> _What you will do_:
After finding the line with "- Adult neurogenesis twenty" in the entries below, retype exactly each line from there through the line with "- Neuron and", including that final line.

> _Excerpted data_:
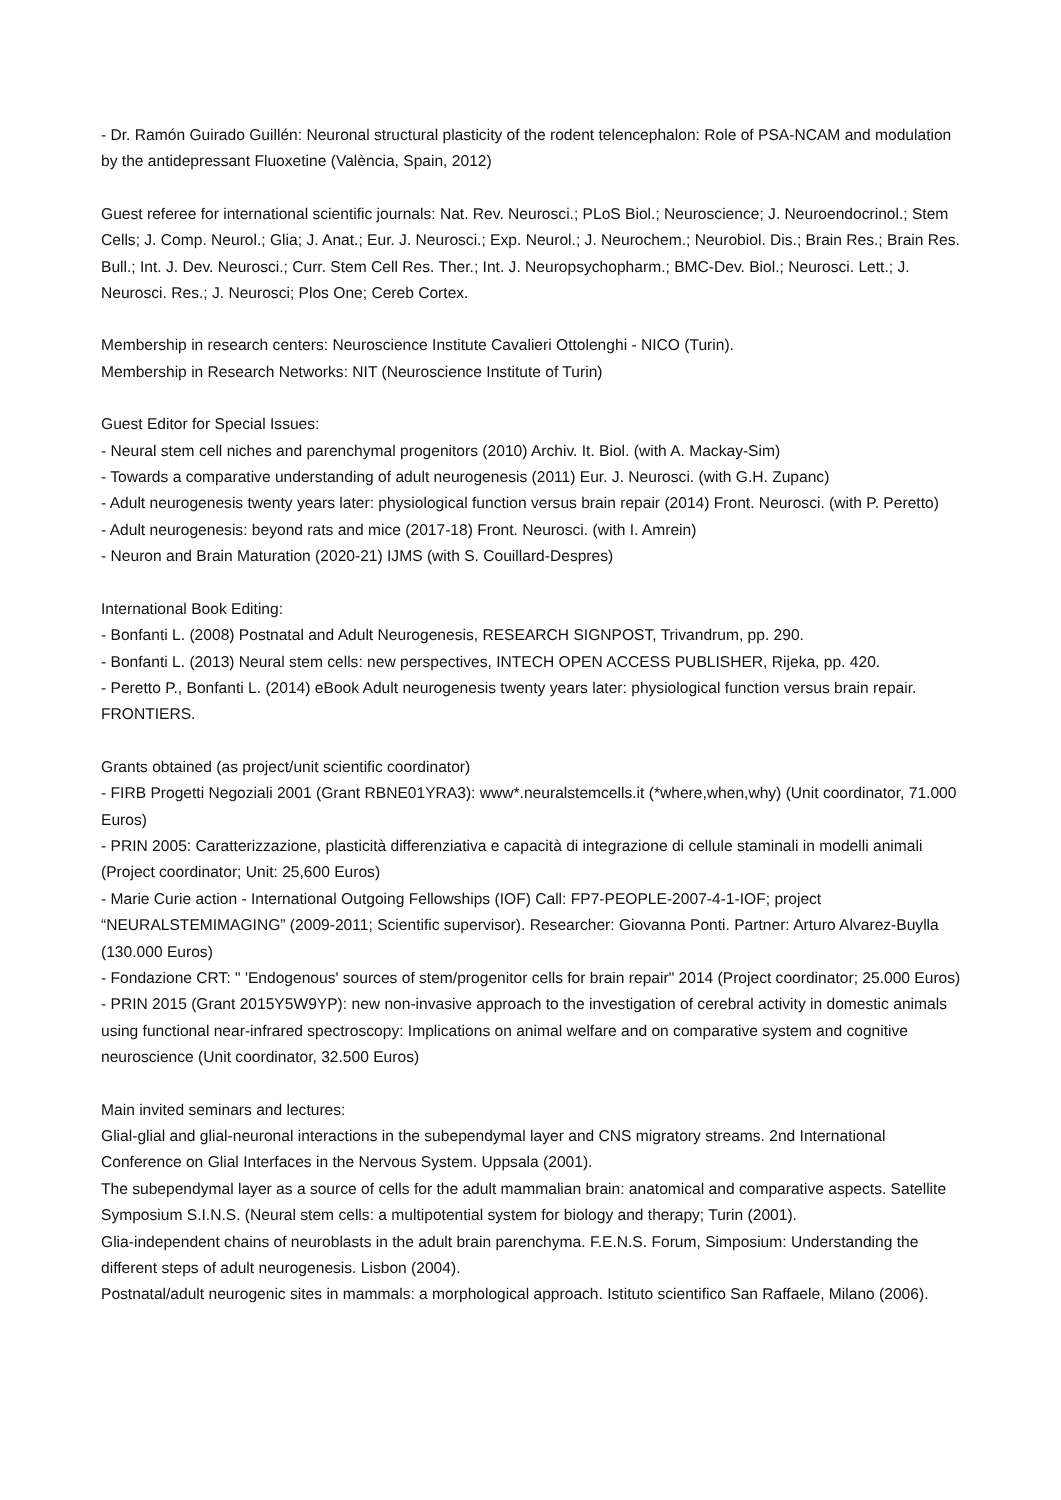- Dr. Ramón Guirado Guillén: Neuronal structural plasticity of the rodent telencephalon: Role of PSA-NCAM and modulation by the antidepressant Fluoxetine (València, Spain, 2012)
Guest referee for international scientific journals: Nat. Rev. Neurosci.; PLoS Biol.; Neuroscience; J. Neuroendocrinol.; Stem Cells; J. Comp. Neurol.; Glia; J. Anat.; Eur. J. Neurosci.; Exp. Neurol.; J. Neurochem.; Neurobiol. Dis.; Brain Res.; Brain Res. Bull.; Int. J. Dev. Neurosci.; Curr. Stem Cell Res. Ther.; Int. J. Neuropsychopharm.; BMC-Dev. Biol.; Neurosci. Lett.; J. Neurosci. Res.; J. Neurosci; Plos One; Cereb Cortex.
Membership in research centers: Neuroscience Institute Cavalieri Ottolenghi - NICO (Turin).
Membership in Research Networks: NIT (Neuroscience Institute of Turin)
Guest Editor for Special Issues:
- Neural stem cell niches and parenchymal progenitors (2010) Archiv. It. Biol. (with A. Mackay-Sim)
- Towards a comparative understanding of adult neurogenesis (2011) Eur. J. Neurosci. (with G.H. Zupanc)
- Adult neurogenesis twenty years later: physiological function versus brain repair (2014) Front. Neurosci. (with P. Peretto)
- Adult neurogenesis: beyond rats and mice (2017-18) Front. Neurosci. (with I. Amrein)
- Neuron and Brain Maturation (2020-21) IJMS (with S. Couillard-Despres)
International Book Editing:
- Bonfanti L. (2008) Postnatal and Adult Neurogenesis, RESEARCH SIGNPOST, Trivandrum, pp. 290.
- Bonfanti L. (2013) Neural stem cells: new perspectives, INTECH OPEN ACCESS PUBLISHER, Rijeka, pp. 420.
- Peretto P., Bonfanti L. (2014) eBook Adult neurogenesis twenty years later: physiological function versus brain repair. FRONTIERS.
Grants obtained (as project/unit scientific coordinator)
- FIRB Progetti Negoziali 2001 (Grant RBNE01YRA3): www*.neuralstemcells.it (*where,when,why) (Unit coordinator, 71.000 Euros)
- PRIN 2005: Caratterizzazione, plasticità differenziativa e capacità di integrazione di cellule staminali in modelli animali (Project coordinator; Unit: 25,600 Euros)
- Marie Curie action - International Outgoing Fellowships (IOF) Call: FP7-PEOPLE-2007-4-1-IOF; project “NEURALSTEMIMAGING” (2009-2011; Scientific supervisor). Researcher: Giovanna Ponti. Partner: Arturo Alvarez-Buylla (130.000 Euros)
- Fondazione CRT: " 'Endogenous' sources of stem/progenitor cells for brain repair" 2014 (Project coordinator; 25.000 Euros)
- PRIN 2015 (Grant 2015Y5W9YP): new non-invasive approach to the investigation of cerebral activity in domestic animals using functional near-infrared spectroscopy: Implications on animal welfare and on comparative system and cognitive neuroscience (Unit coordinator, 32.500 Euros)
Main invited seminars and lectures:
Glial-glial and glial-neuronal interactions in the subependymal layer and CNS migratory streams. 2nd International Conference on Glial Interfaces in the Nervous System. Uppsala (2001).
The subependymal layer as a source of cells for the adult mammalian brain: anatomical and comparative aspects. Satellite Symposium S.I.N.S. (Neural stem cells: a multipotential system for biology and therapy; Turin (2001).
Glia-independent chains of neuroblasts in the adult brain parenchyma. F.E.N.S. Forum, Simposium: Understanding the different steps of adult neurogenesis. Lisbon (2004).
Postnatal/adult neurogenic sites in mammals: a morphological approach. Istituto scientifico San Raffaele, Milano (2006).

> _Response to the exercise_:
- Adult neurogenesis twenty years later: physiological function versus brain repair (2014) Front. Neurosci. (with P. Peretto)
- Adult neurogenesis: beyond rats and mice (2017-18) Front. Neurosci. (with I. Amrein)
- Neuron and Brain Maturation (2020-21) IJMS (with S. Couillard-Despres)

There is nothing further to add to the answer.